His 25th and final pitch overmatched Julio Lugo. Made the final 2-1. Gave Rivera his 23rd save in 23 tries. But this one should come with an asterisk. Because it felt like Rivera had saved way more than a game.

“This was a huge for us,” Joe Girardi said. “This was a big win.”

It was another day when the Yankees’ offense sent a search party out for big hits and came back mostly empty. They were 3-for-15 with men on base, scratched out just two runs.

Mike Mussina made that stand by putting together a statement to Red Sox manager Terry Francona on why the AL All-Star skipper should name him to the squad. Mussina delivered six shutout innings in which he unleashed his library of stuff – fastballs, cutters and curves, in particular. Mussina had been beat up by Boston, especially Manny Ramirez, in two April starts. But he has won 10 games since then – tied for the most in the majors – in his revival tour.

Jose Veras and Kyle Farnsworth followed with six-up, six-down set-up work, and you figured the heavy lifting was done with “Enter Sandman” on the horizon. But two batters into the ninth – a full-count single by J.D. Drew and a hit by pitch against Manny Ramirez – and Mussina watching on TV in the player’s lounge sensed trouble.

“[Rivera] was missing by a foot when usually he misses by one or two inches,” Mussina said. “This stuff does not usually happen when Mo is pitching.”

It got worse. Mike Lowell singled in a run, Kevin Youkilis was hit by a pitch and the bases were jammed.

“It was interesting,” Rivera said. “Always against the Red Sox things get interesting.”

Mussina was shifting around the lounge, trying to find a lucky spot. But the Yanks’ good luck charm has always been Rivera, in part because he dispels luck with such excellence of stuff and toughness of mind. On the mound, he mentally flushed what had occurred to that point. Closer amnesia. He had the athleticism to regain his release point, which returned familiar accuracy. The Stadium quaked as, fastball by fastball, Rivera extracted himself from this self-made crevice, performed CPR on the Yankee season.

The Rivalry, for the first time this weekend, had life and suddenly the Yanks had some Mo-mentum.

### Check your understanding
1) Answer these questions using the game recap.
(a) Which pitch of his outing was Rivera's final one?
(b) How many shutout innings did Mussina pitch?
(c) Which batter singled in a run in the ninth inning?
2) Echo a passage of the game recap word for word, beginning at the words "His 25th and" and stopping after "just two runs.".

### Dataset entries
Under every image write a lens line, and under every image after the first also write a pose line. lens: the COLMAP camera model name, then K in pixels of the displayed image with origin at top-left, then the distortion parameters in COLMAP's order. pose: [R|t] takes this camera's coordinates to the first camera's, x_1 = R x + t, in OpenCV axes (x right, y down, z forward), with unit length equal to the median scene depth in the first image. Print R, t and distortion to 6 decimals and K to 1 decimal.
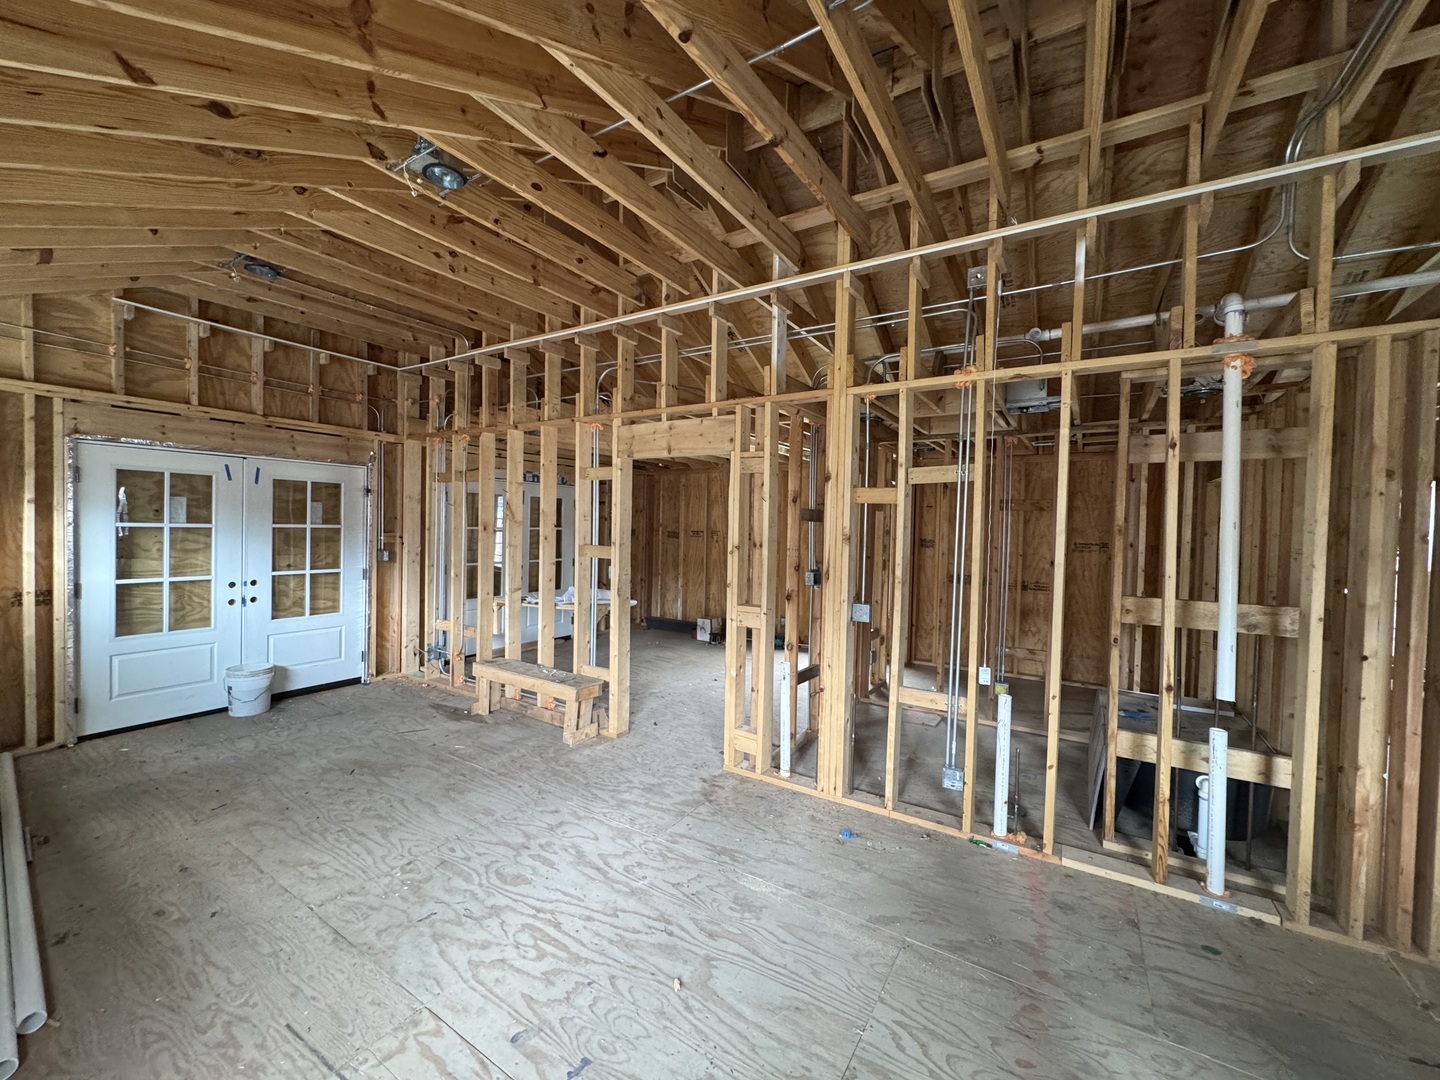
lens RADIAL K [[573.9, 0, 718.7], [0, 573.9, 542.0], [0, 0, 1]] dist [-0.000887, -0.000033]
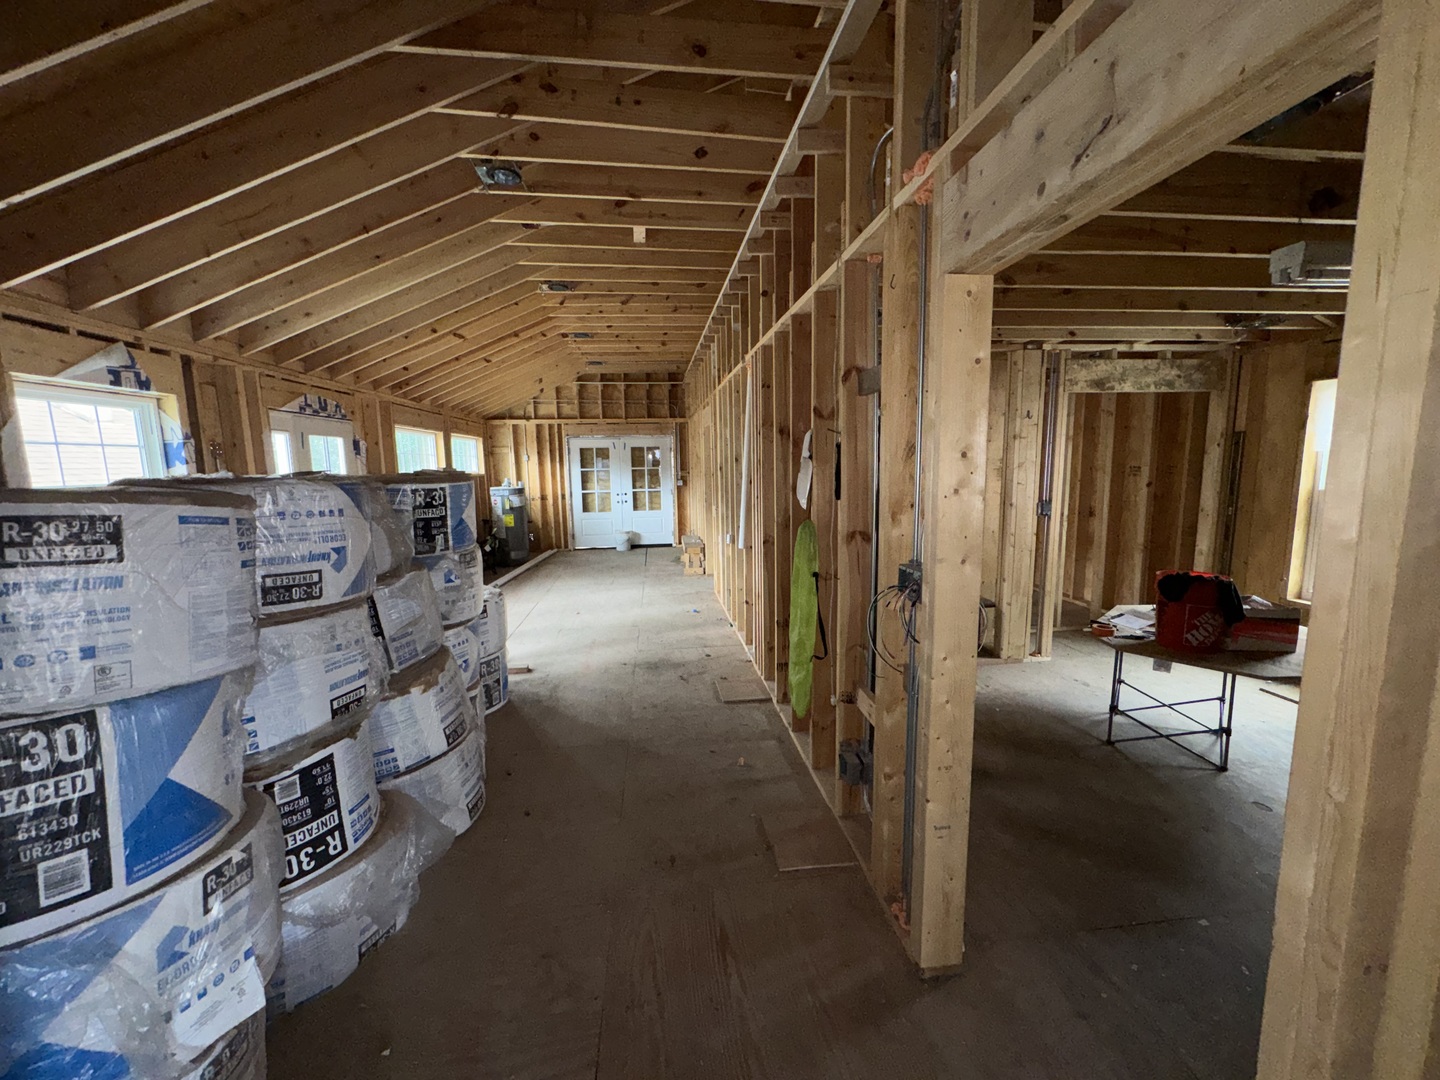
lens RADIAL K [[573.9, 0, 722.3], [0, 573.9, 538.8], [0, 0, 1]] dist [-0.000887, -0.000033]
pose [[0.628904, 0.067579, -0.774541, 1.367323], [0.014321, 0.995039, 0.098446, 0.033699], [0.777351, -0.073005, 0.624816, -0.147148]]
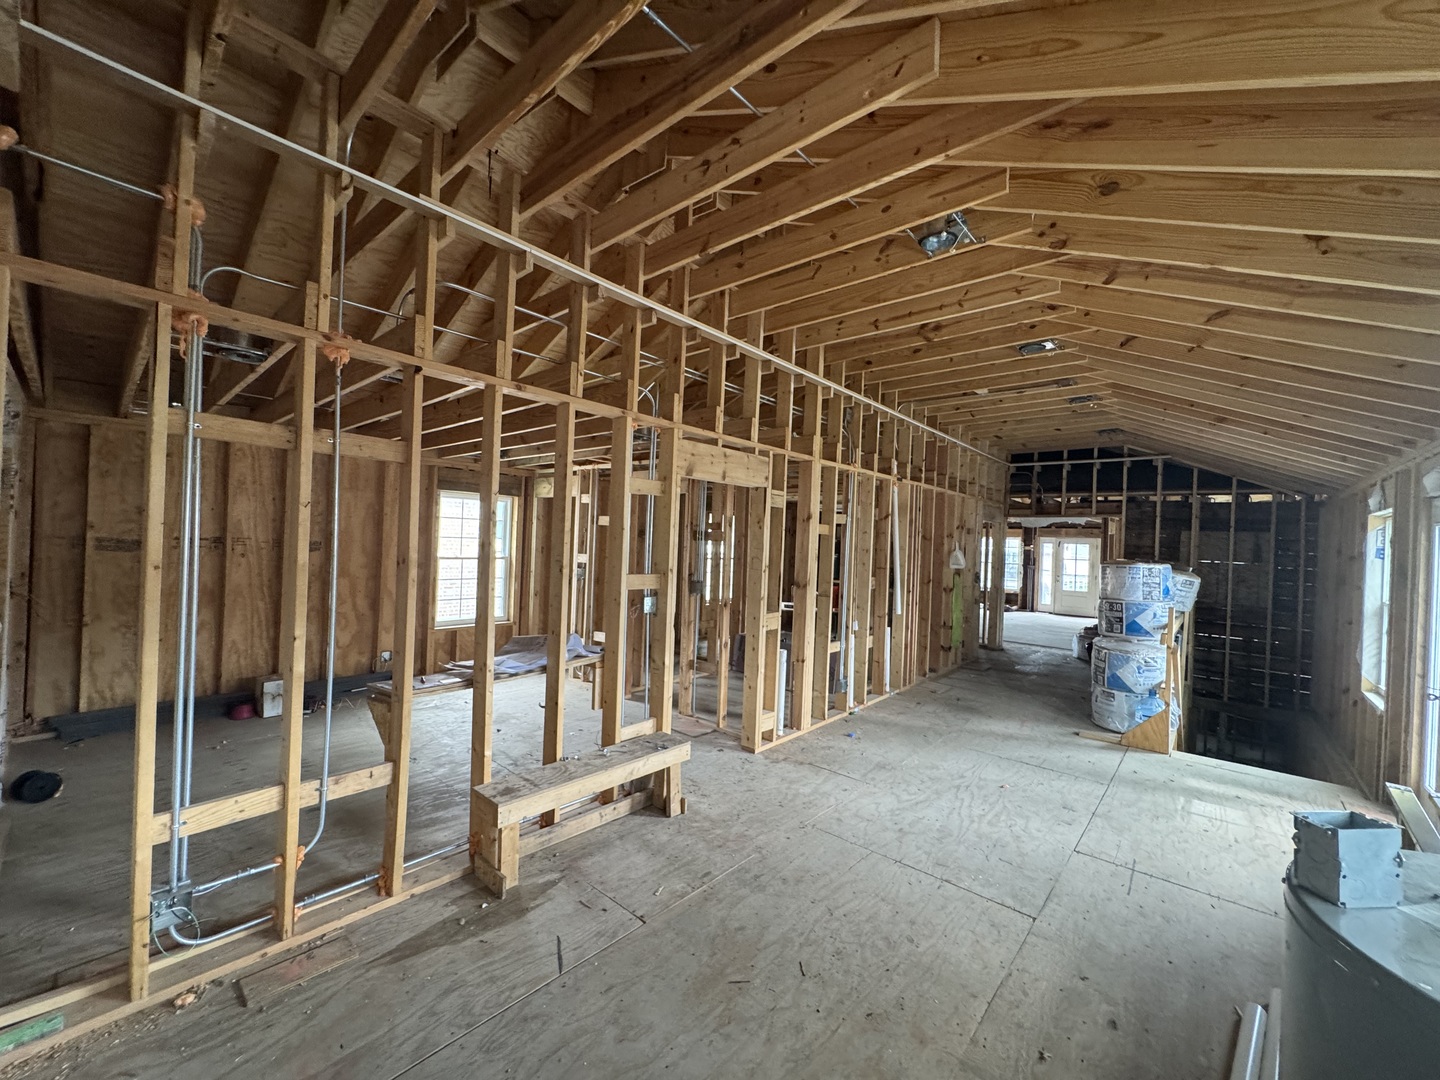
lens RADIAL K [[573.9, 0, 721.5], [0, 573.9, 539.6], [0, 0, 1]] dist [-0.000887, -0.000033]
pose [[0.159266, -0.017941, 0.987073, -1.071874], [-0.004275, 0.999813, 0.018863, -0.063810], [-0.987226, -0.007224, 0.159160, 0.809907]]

* * *

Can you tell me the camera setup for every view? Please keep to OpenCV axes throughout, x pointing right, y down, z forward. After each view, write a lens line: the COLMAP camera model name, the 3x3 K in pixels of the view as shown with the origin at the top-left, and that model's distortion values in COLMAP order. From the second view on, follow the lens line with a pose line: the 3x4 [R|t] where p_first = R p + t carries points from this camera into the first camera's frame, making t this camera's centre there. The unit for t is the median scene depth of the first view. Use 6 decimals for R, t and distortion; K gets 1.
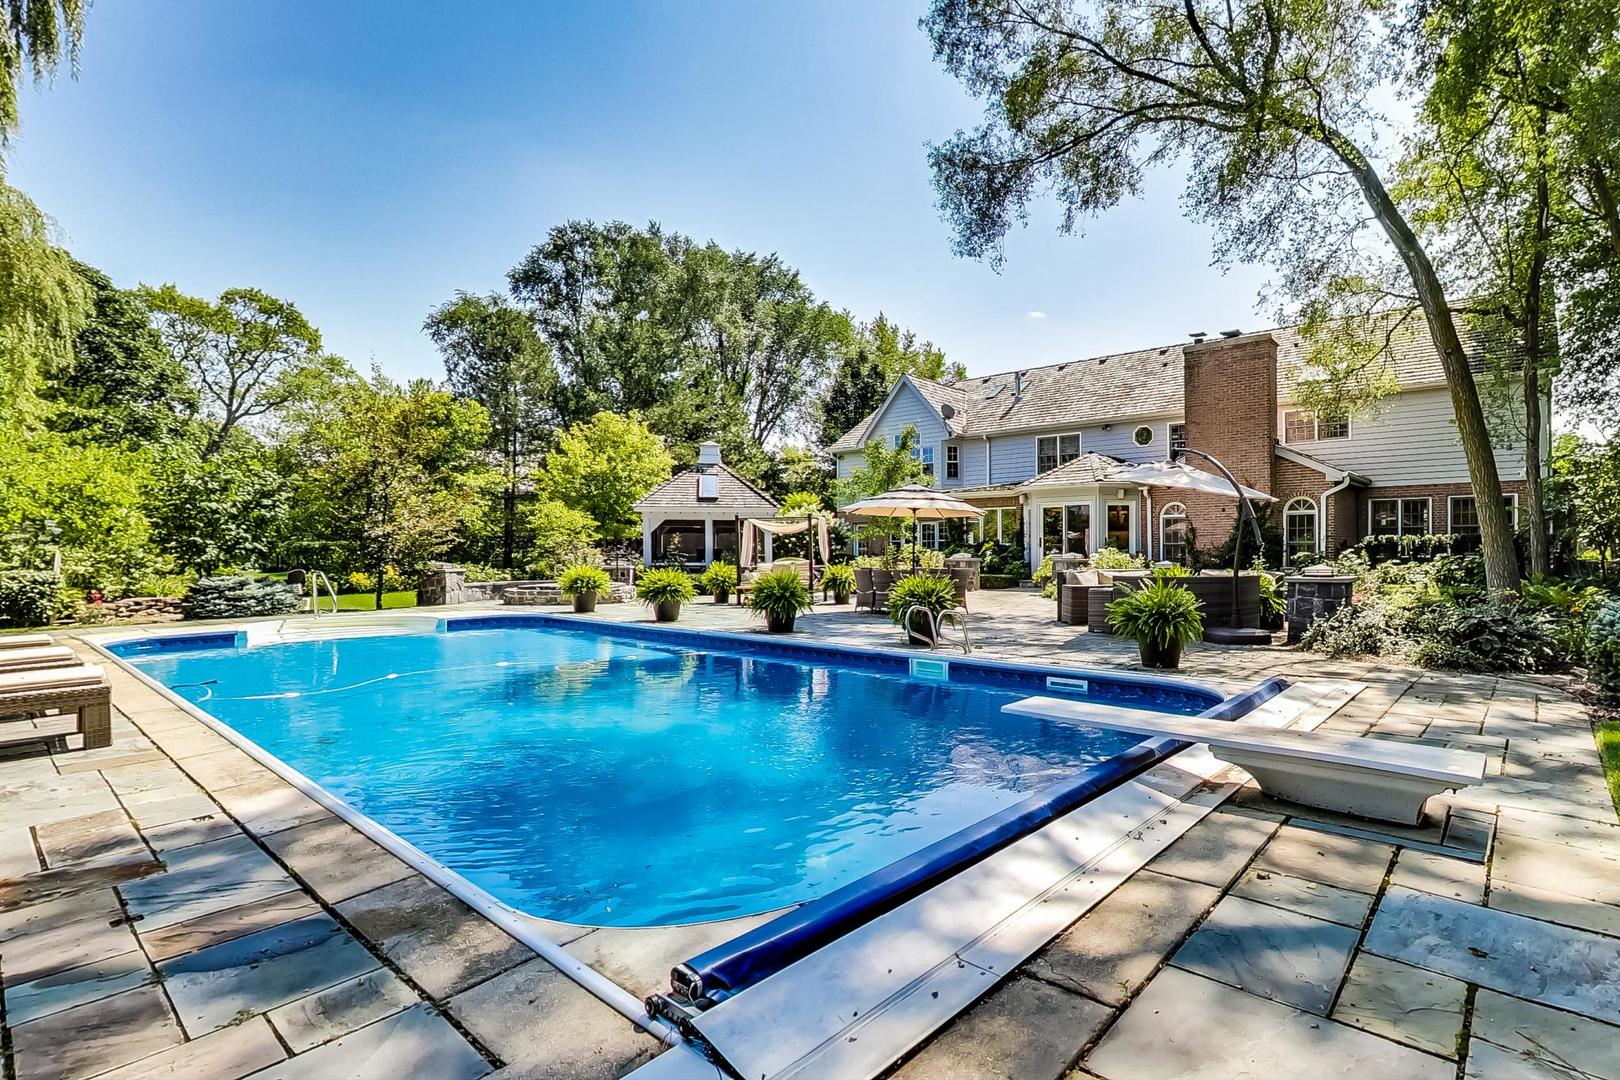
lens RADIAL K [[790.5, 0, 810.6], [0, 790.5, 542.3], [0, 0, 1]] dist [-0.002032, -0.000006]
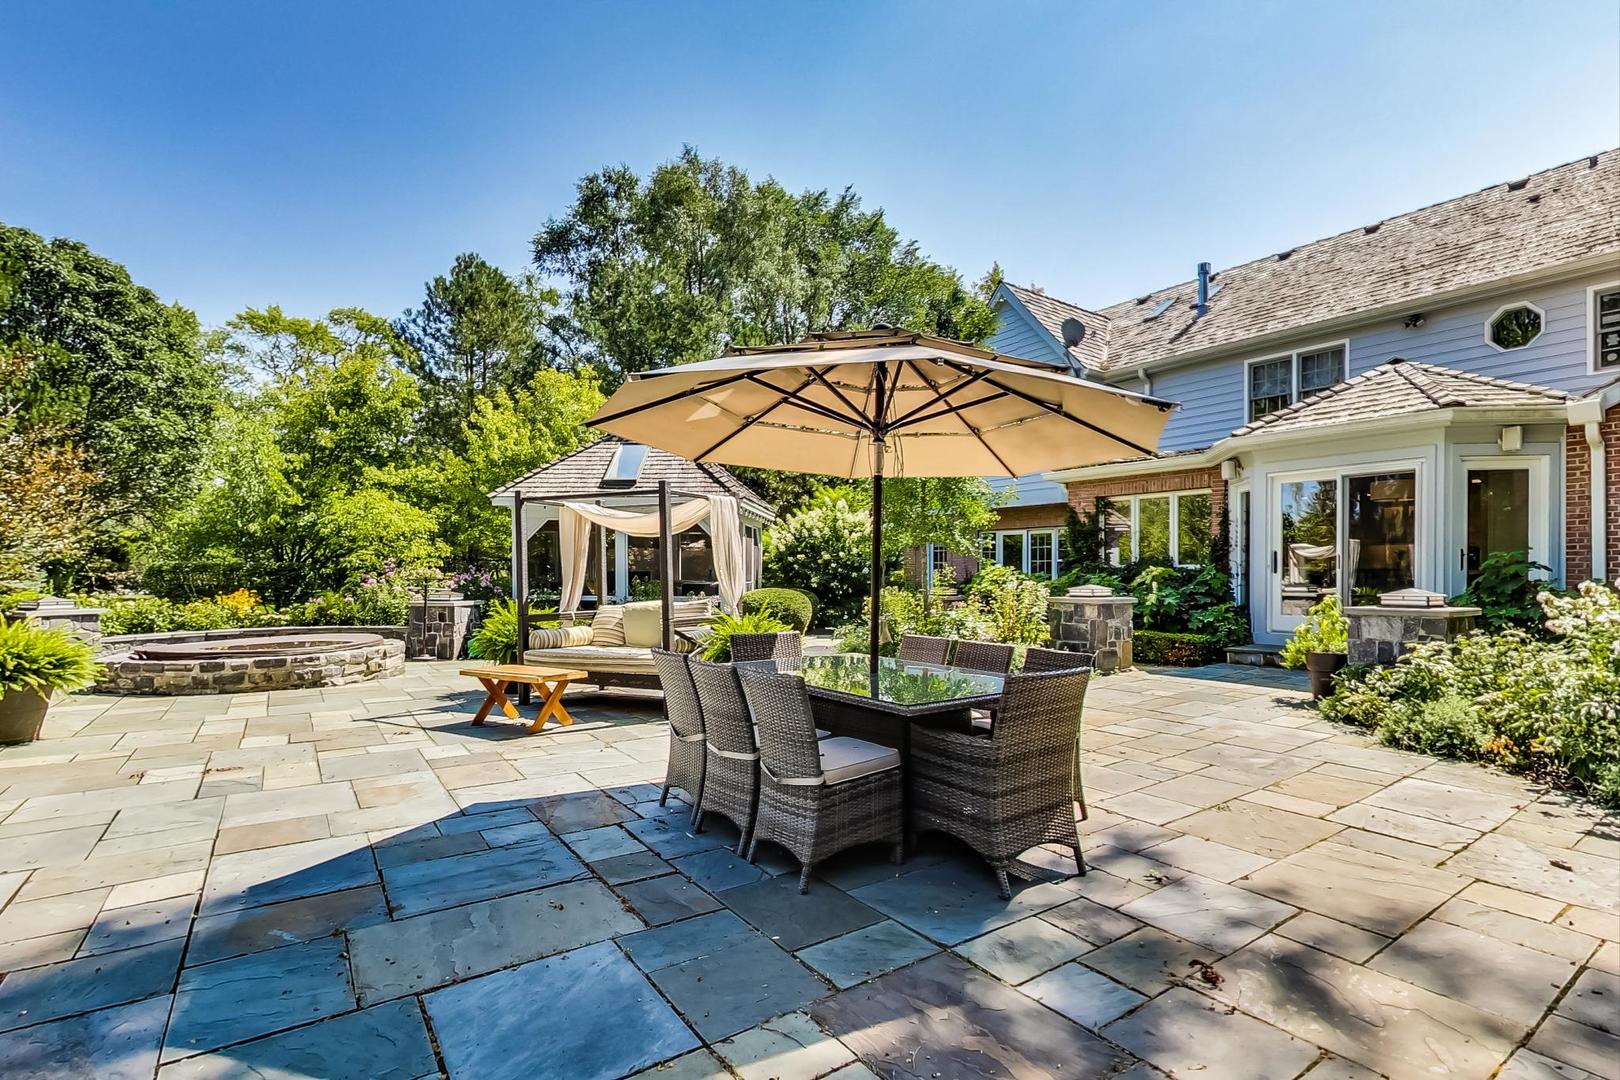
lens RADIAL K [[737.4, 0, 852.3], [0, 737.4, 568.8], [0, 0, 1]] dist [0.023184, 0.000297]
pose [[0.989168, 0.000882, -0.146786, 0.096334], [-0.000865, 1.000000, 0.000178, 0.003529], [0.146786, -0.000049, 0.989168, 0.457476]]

### Task solutions
1)
(a) His 25th pitch.
(b) Six.
(c) Mike Lowell.

2)
His 25th and final pitch overmatched Julio Lugo. Made the final 2-1. Gave Rivera his 23rd save in 23 tries. But this one should come with an asterisk. Because it felt like Rivera had saved way more than a game.

“This was a huge for us,” Joe Girardi said. “This was a big win.”

It was another day when the Yankees’ offense sent a search party out for big hits and came back mostly empty. They were 3-for-15 with men on base, scratched out just two runs.